TASK REQUIREMENTS: Rewrite the listing below, replacing every "series" with "column" and changing nothing else. Leave the pictures out of your answer.
Content starts
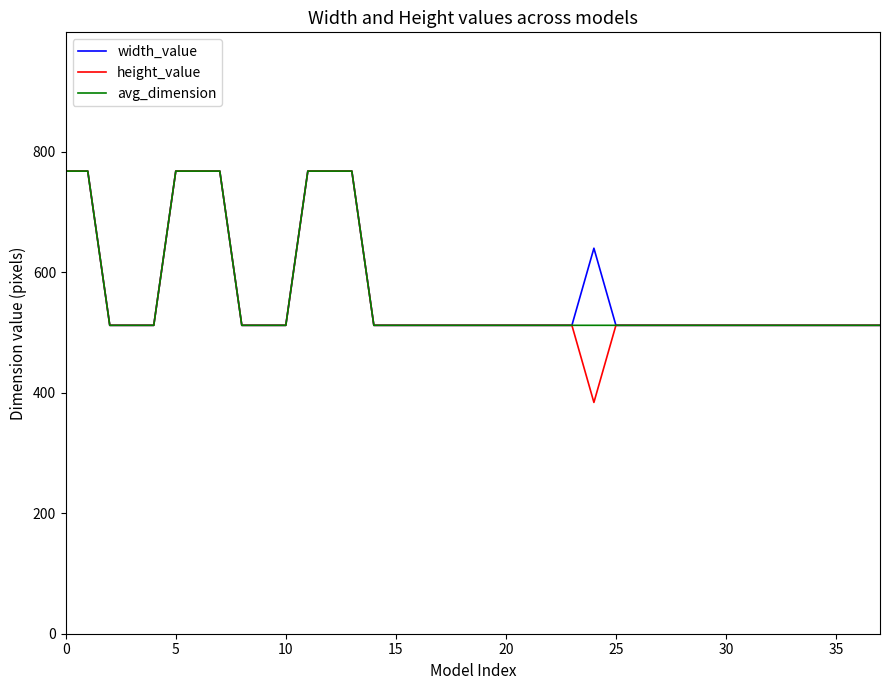

What is the lowest value of the height_value series?

384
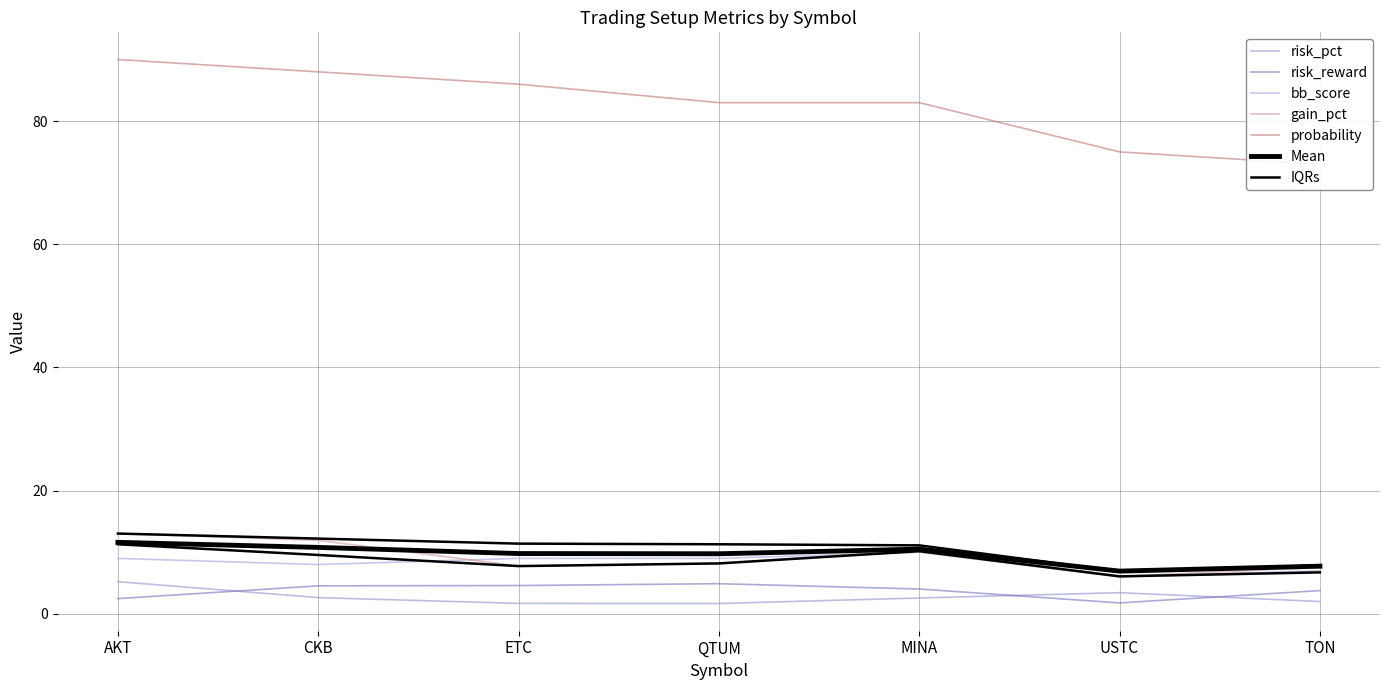

Which category has the highest value in the risk_pct series?

AKT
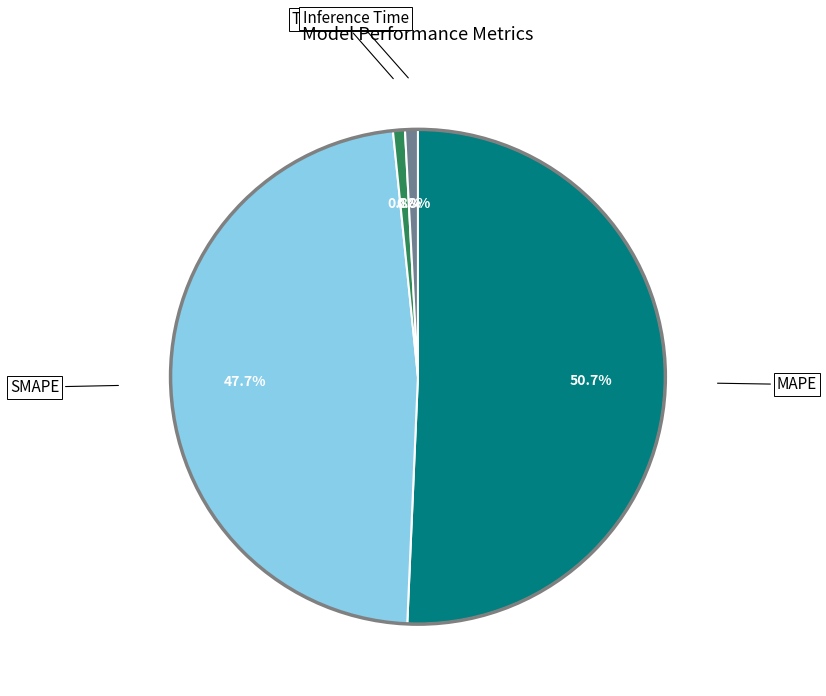

Does any single category account for the majority?

Yes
Content ends
SOLUTION BELOW:
What is the lowest value of the height_value column?

384

Which category has the highest value in the risk_pct column?

AKT

Does any single category account for the majority?

Yes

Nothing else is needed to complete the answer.